Comptes rendus
Jean-Yves Mollier
Tardieu et la tentative d’interdiction de L’Humanité
Tout ou presque semble avoir été dit de la tentative faite, au cours des mois de juillet et août 1929, pour liquider, sinon interdire L’Humanité. Présentée dans le journal lui-même à la mi-août comme la preuve d’un complot gouvernemental destiné à faire taire le porte-parole de la classe ouvrière, cette thèse fut, par la suite, écartée par ceux qui ne voulurent voir, dans les manifestations du 1er août 1929, que l’application des directives de l’Internationale communiste. Si les manœuvres souvent tortueuses du préfet Jean Chiappe et du ministre André Tardieu ressortent clairement des archives aujourd’hui disponibles, on verra que ce n’est pas le seul aspect susceptible d’intéresser l’historien. Au croisement d’intérêts multiples, parfois divergents, souvent contradictoires, cette affaire mêle en effet plusieurs niveaux d’interprétation. S’il n’est pas niable que la volonté de l’IC ait joué un rôle important dans ces circonstances, on note aussi des rivalités internes au Parti communiste français qui aboutissent à des changements importants dans la direction de L’Humanité. Mais, au-delà de ces aspects liés à l’histoire du communisme, on observe aussi l’intervention d’autres acteurs, appartenant au monde de la politique, des médias et même de l’avant-garde littéraire.
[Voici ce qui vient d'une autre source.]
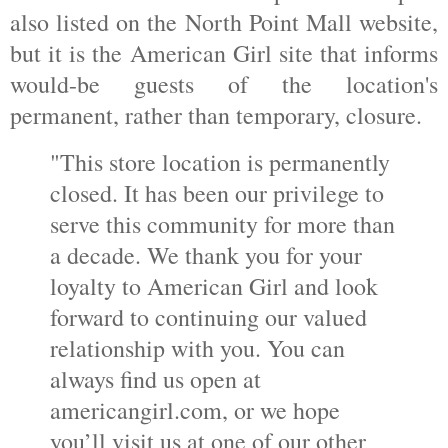
also listed on the North Point Mall website,
but it is the American Girl site that informs
would-be guests of the location's
permanent, rather than temporary, closure.
"This store location is permanently
closed. It has been our privilege to
serve this community for more than
a decade. We thank you for your
loyalty to American Girl and look
forward to continuing our valued
relationship with you. You can
always find us open at
americangirl.com, or we hope
you’ll visit us at one of our other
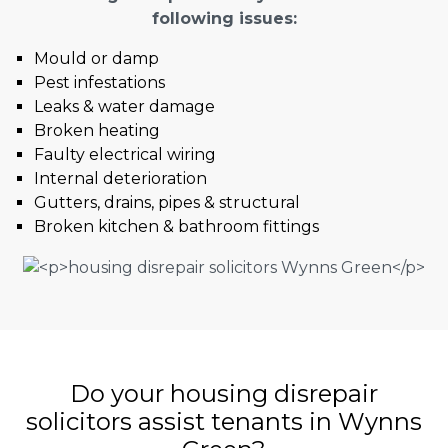
following issues:
Mould or damp
Pest infestations
Leaks & water damage
Broken heating
Faulty electrical wiring
Internal deterioration
Gutters, drains, pipes & structural
Broken kitchen & bathroom fittings
Do your housing disrepair
solicitors assist tenants in Wynns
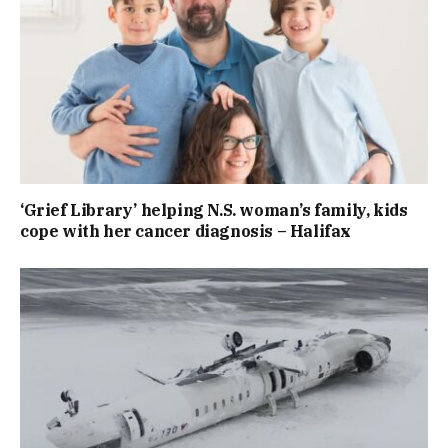
‘Grief Library’ helping N.S. woman’s family, kids
cope with her cancer diagnosis – Halifax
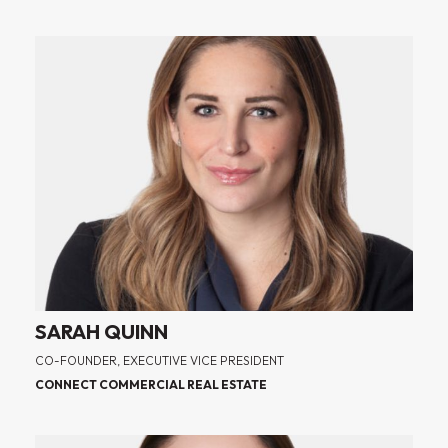
SARAH QUINN
CO-FOUNDER, EXECUTIVE VICE PRESIDENT
CONNECT COMMERCIAL REAL ESTATE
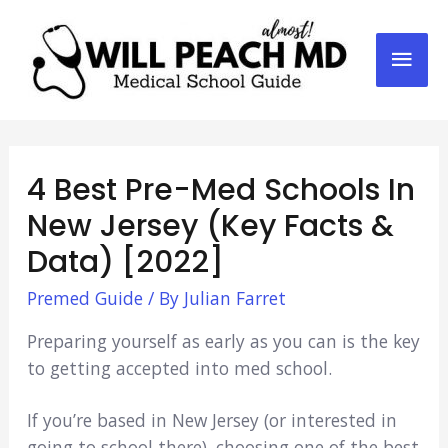
Mai
Men
4 Best Pre-Med Schools In
New Jersey (Key Facts &
Data) [2022]
Premed Guide
/ By
Julian Farret
Preparing yourself as early as you can is the key
to getting accepted into med school.
If you’re based in New Jersey (or interested in
going to school there), choosing one of the best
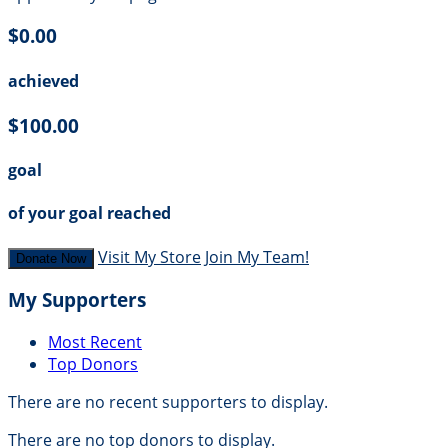
$0.00
achieved
$100.00
goal
of your goal reached
Visit My Store
Join My Team!
Donate Now
My Supporters
Most Recent
Top Donors
There are no recent supporters to display.
There are no top donors to display.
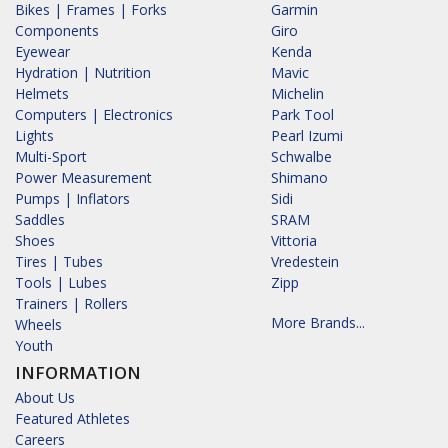
Bikes | Frames | Forks
Garmin
Components
Giro
Eyewear
Kenda
Hydration | Nutrition
Mavic
Helmets
Michelin
Computers | Electronics
Park Tool
Lights
Pearl Izumi
Multi-Sport
Schwalbe
Power Measurement
Shimano
Pumps | Inflators
Sidi
Saddles
SRAM
Shoes
Vittoria
Tires | Tubes
Vredestein
Tools | Lubes
Zipp
Trainers | Rollers
More Brands...
Wheels
Youth
INFORMATION
About Us
Featured Athletes
Careers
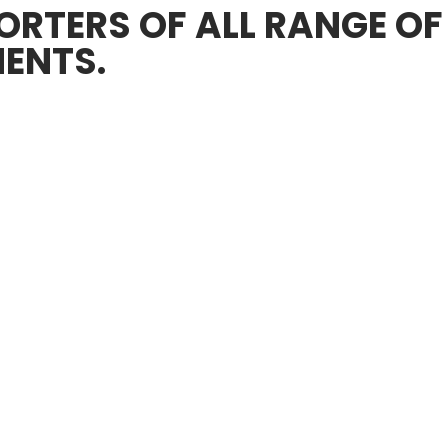
RTERS OF ALL RANGE OF
ENTS.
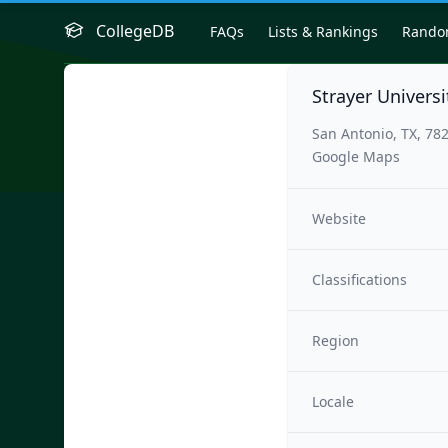
CollegeDB
FAQs
Lists & Rankings
Rand
Strayer Univers
San Antonio, TX, 78
Google Maps
Website
Classifications
Region
Locale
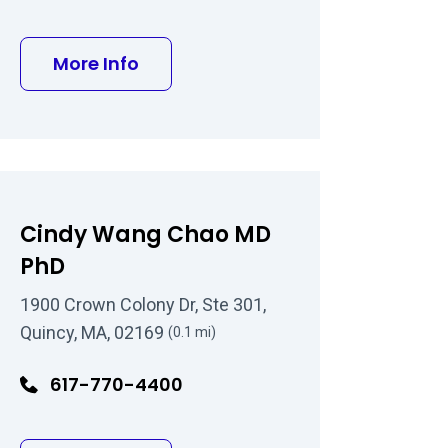
MD
about Steven A Nielsen MD
More Info
Cindy Wang Chao MD
PhD
1900 Crown Colony Dr, Ste 301,
Quincy, MA, 02169
(0.1 mi)
617-770-4400
 MD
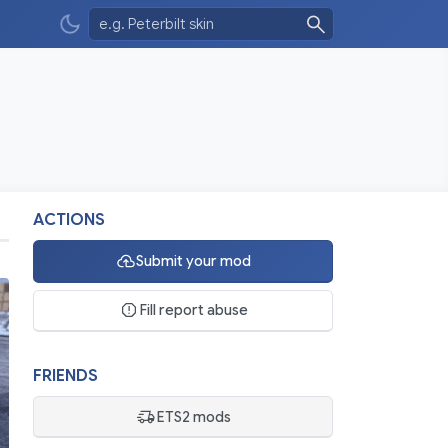
ACTIONS
Submit your mod
Fill report abuse
FRIENDS
ETS2 mods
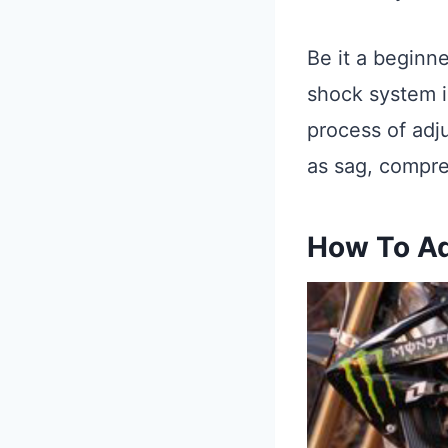
Be it a beginn
shock system is
process of adj
as sag, compre
How To Ad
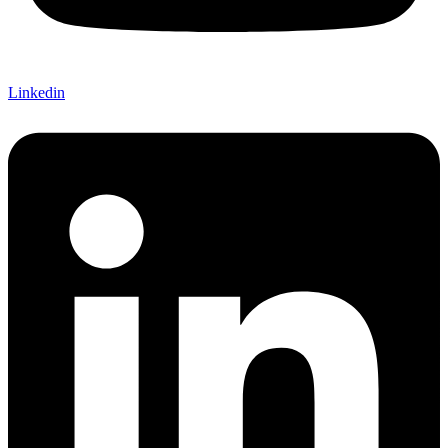
Linkedin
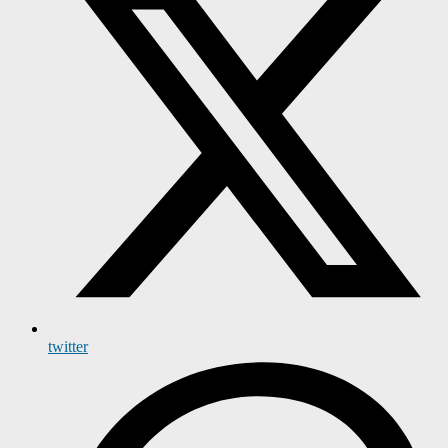
twitter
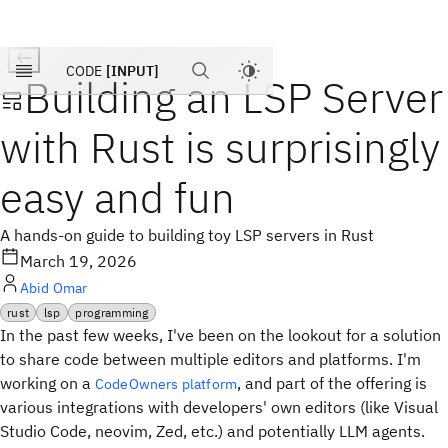
Products
Pricing
CODE
[INPUT]
Building an LSP Server
Blog
Company
with Rust is surprisingly
easy and fun
A hands-on guide to building toy LSP servers in Rust
March 19, 2026
Abid Omar
rust
lsp
programming
In the past few weeks, I've been on the lookout for a solution
to share code between multiple editors and platforms. I'm
working on a
, and part of the offering is
CodeOwners platform
various integrations with developers' own editors (like Visual
Studio Code, neovim, Zed, etc.) and potentially LLM agents.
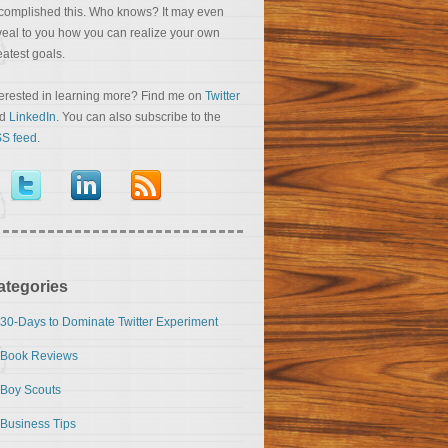
complished this. Who knows? It may even
veal to you how you can realize your own
eatest goals.
terested in learning more? Find me on
Twitter
nd
LinkedIn
. You can also subscribe to the
S feed
.
ategories
30-Days to Dominate Twitter Experiment
Book Reviews
Boy Scouts
Business Tips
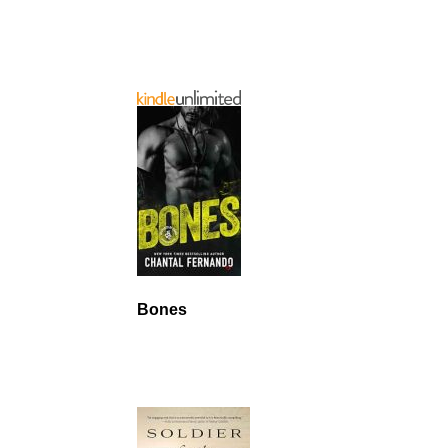
Bones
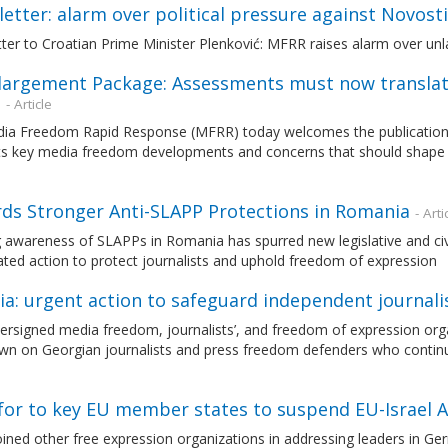
etter: alarm over political pressure against Novosti
ter to Croatian Prime Minister Plenković: MFRR raises alarm over unla
largement Package: Assessments must now translat
n
- Article
ia Freedom Rapid Response (MFRR) today welcomes the publication
hts key media freedom developments and concerns that should shape 
ds Stronger Anti-SLAPP Protections in Romania
- Arti
awareness of SLAPPs in Romania has spurred new legislative and civil s
ted action to protect journalists and uphold freedom of expression
ia: urgent action to safeguard independent journal
rsigned media freedom, journalists’, and freedom of expression orga
n on Georgian journalists and press freedom defenders who continue 
l for to key EU member states to suspend EU-Israel
ned other free expression organizations in addressing leaders in Germ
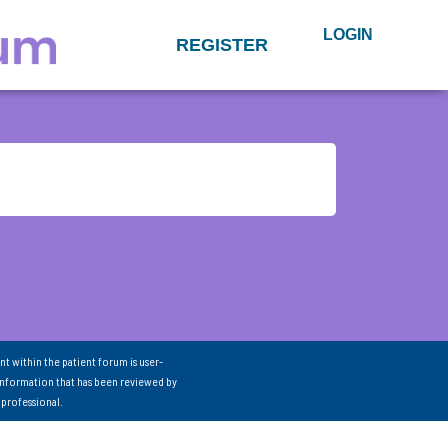
LOGIN
REGISTER
nt within the patient forum is user-
information that has been reviewed by
 professional.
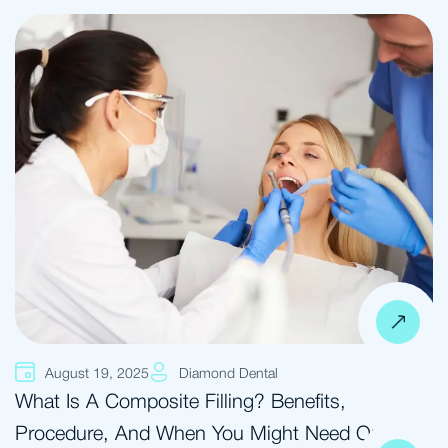
August 19, 2025
Diamond Dental
What Is A Composite Filling? Benefits,
Procedure, And When You Might Need One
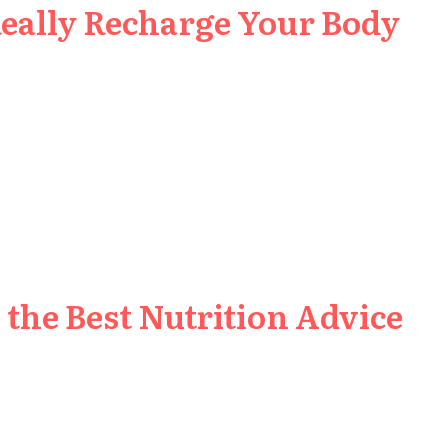
Really Recharge Your Body
the Best Nutrition Advice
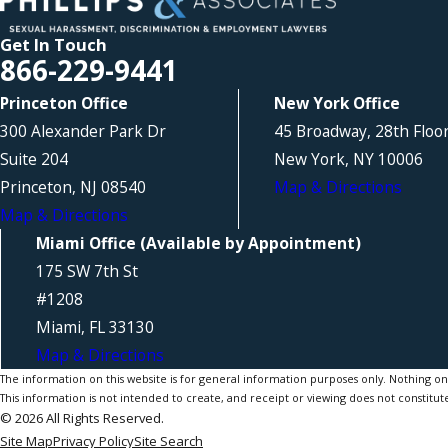
Get In Touch
866-229-9441
Princeton Office
New York Office
300 Alexander Park Dr
45 Broadway, 28th Floo
Suite 204
New York, NY 10006
Princeton, NJ 08540
Map & Directions
Map & Directions
Miami Office (Available by Appointment)
175 SW 7th St
#1208
Miami, FL 33130
Map & Directions
The information on this website is for general information purposes only. Nothing on th
This information is not intended to create, and receipt or viewing does not constitute
© 2026 All Rights Reserved.
Site Map
Privacy Policy
Site Search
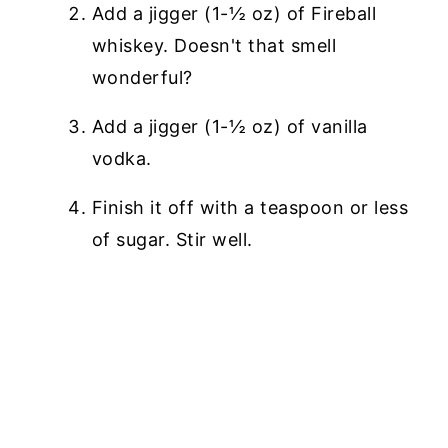
Add a jigger (1-½ oz) of Fireball
whiskey. Doesn't that smell
wonderful?
Add a jigger (1-½ oz) of vanilla
vodka.
Finish it off with a teaspoon or less
of sugar. Stir well.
A travers l’instrumentalisation de l’éditeur des Œuvres complètes d’Emile Zola en 1927-1929, François Bernouard, , les agissements de son fondé de pouvoir, Maurice Diament-Berger - le futur producteur de radio André-Gillois - et celles de l’avocat de la Banque Ouvrière et Paysanne, Robert Lazurick, le futur patron anticommuniste de L’Aurore après 1945, on voit s’agiter un microcosme très révélateur des mutations de l’entre-deux-guerres.